Patient died after leaving therapy unit
Mother was suicidal previous night
A troubled mother was let out of a Maidstone mental health unit by a member of staff unaware she had been suicidal the previous evening, an inquest has heard.
Natalie Gray discharged herself from Priority House, where she was receiving care as a voluntary patient, and made her way to Barming railway station, a mile away, on April 21 last year.
After spending almost two hours on the platform, the 24-year-old was hit and killed by a train.
An inquest into her death, which started at The Archbishop’s Palace last week, was told the Hermitage Lane facility had a policy that nursing staff should be consulted before an informal patient left the building.

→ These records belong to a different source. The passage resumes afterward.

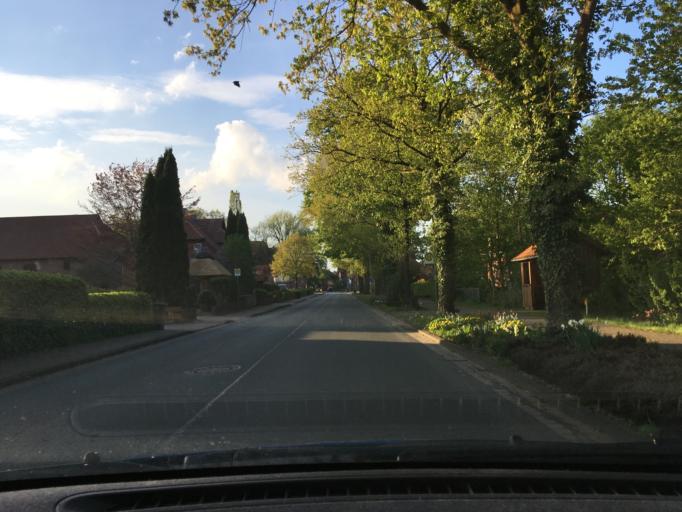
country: DE
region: Lower Saxony
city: Wietzendorf
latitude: 52.9152
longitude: 9.9768
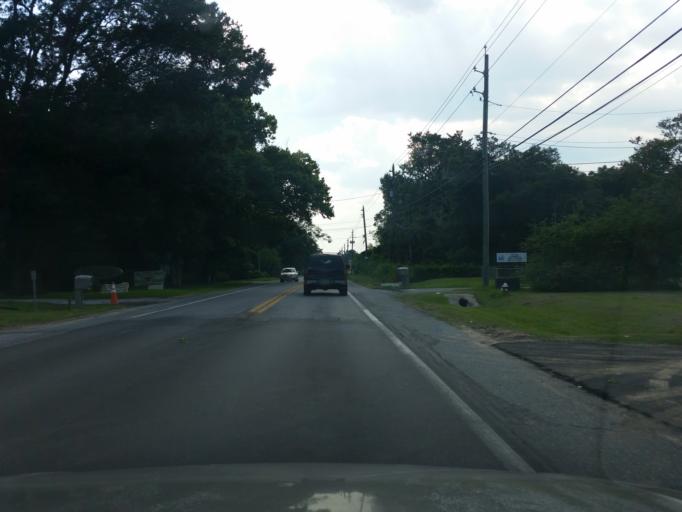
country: US
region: Florida
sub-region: Escambia County
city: Ferry Pass
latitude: 30.5108
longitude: -87.2305
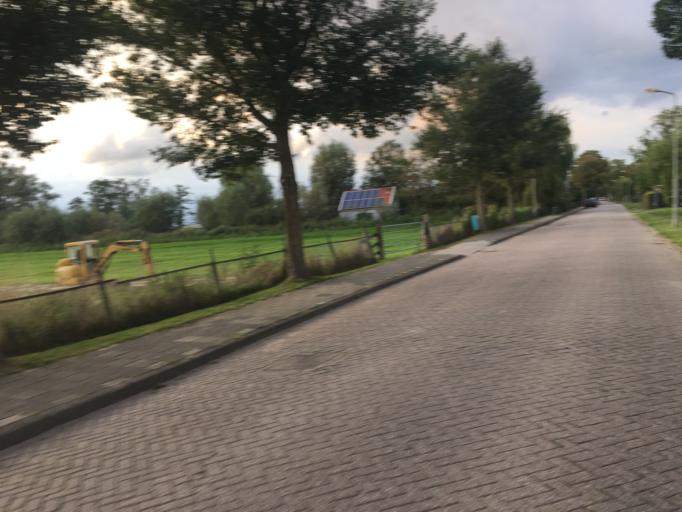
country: NL
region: North Holland
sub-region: Gemeente Zaanstad
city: Zaanstad
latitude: 52.4439
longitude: 4.7775
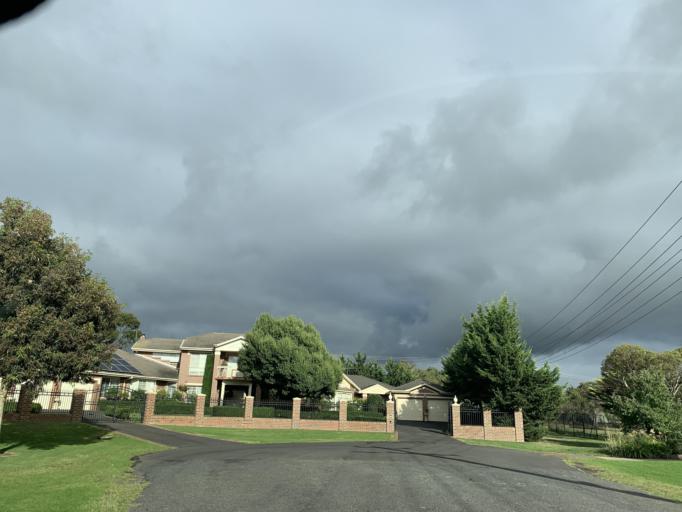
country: AU
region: Victoria
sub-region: Hume
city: Attwood
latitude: -37.6597
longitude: 144.8855
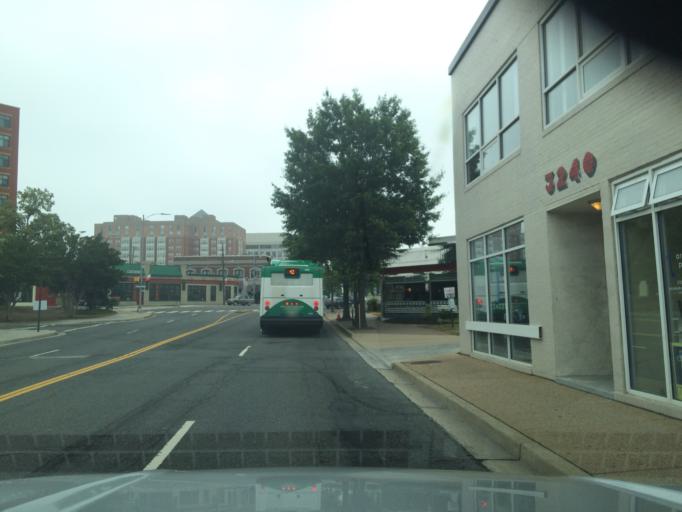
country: US
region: Virginia
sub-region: Arlington County
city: Arlington
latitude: 38.8853
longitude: -77.0976
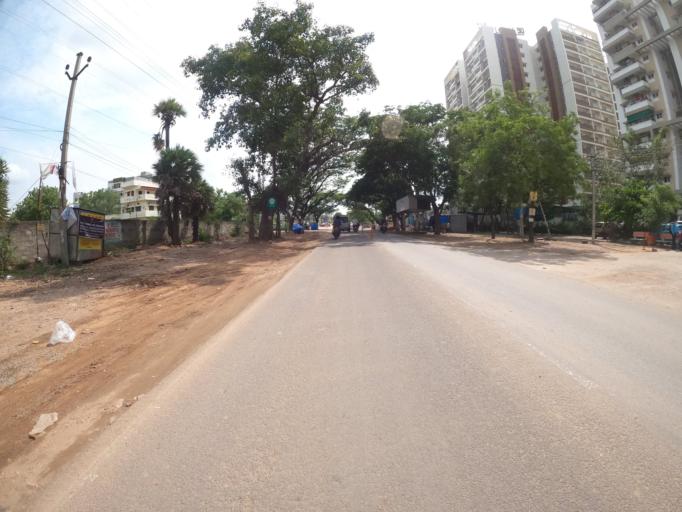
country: IN
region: Telangana
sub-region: Medak
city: Serilingampalle
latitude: 17.3873
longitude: 78.3395
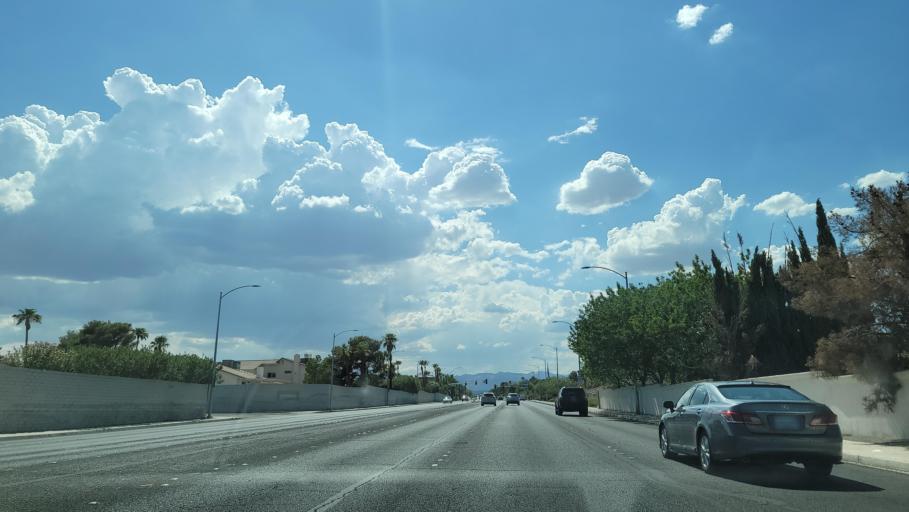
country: US
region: Nevada
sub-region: Clark County
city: Spring Valley
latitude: 36.1295
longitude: -115.2399
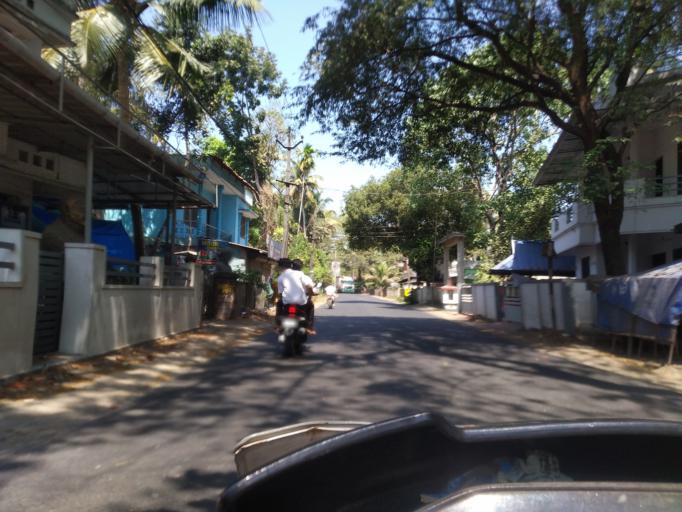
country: IN
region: Kerala
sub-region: Thrissur District
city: Kodungallur
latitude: 10.1745
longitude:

But giving evidence, Emma Farrell, from the occupational therapy support team, said she had not been made aware of the protocol.
She said Miss Gray had asked to go out for a cigarette, so she had used her key fob to open the door of the ward, as she had seen others do with voluntary patients.
She said it was only later she was made aware a doctor had raised con- cerns about Miss Gray’s state of mind the previous evening, recommending she should be assessed by a medical practitioner if she became agitated and tried to leave the unit.
The support worker said it was something she would have expected to have been briefed on.
The inquest heard Miss Gray, from Folkestone, had been diagnosed with emotionally unstable personality disorder and had tried to commit suicide several times since she was 14.
She told mental heath staff she thought she had been recruited by the devil.
The inquest is expected to last until next Friday.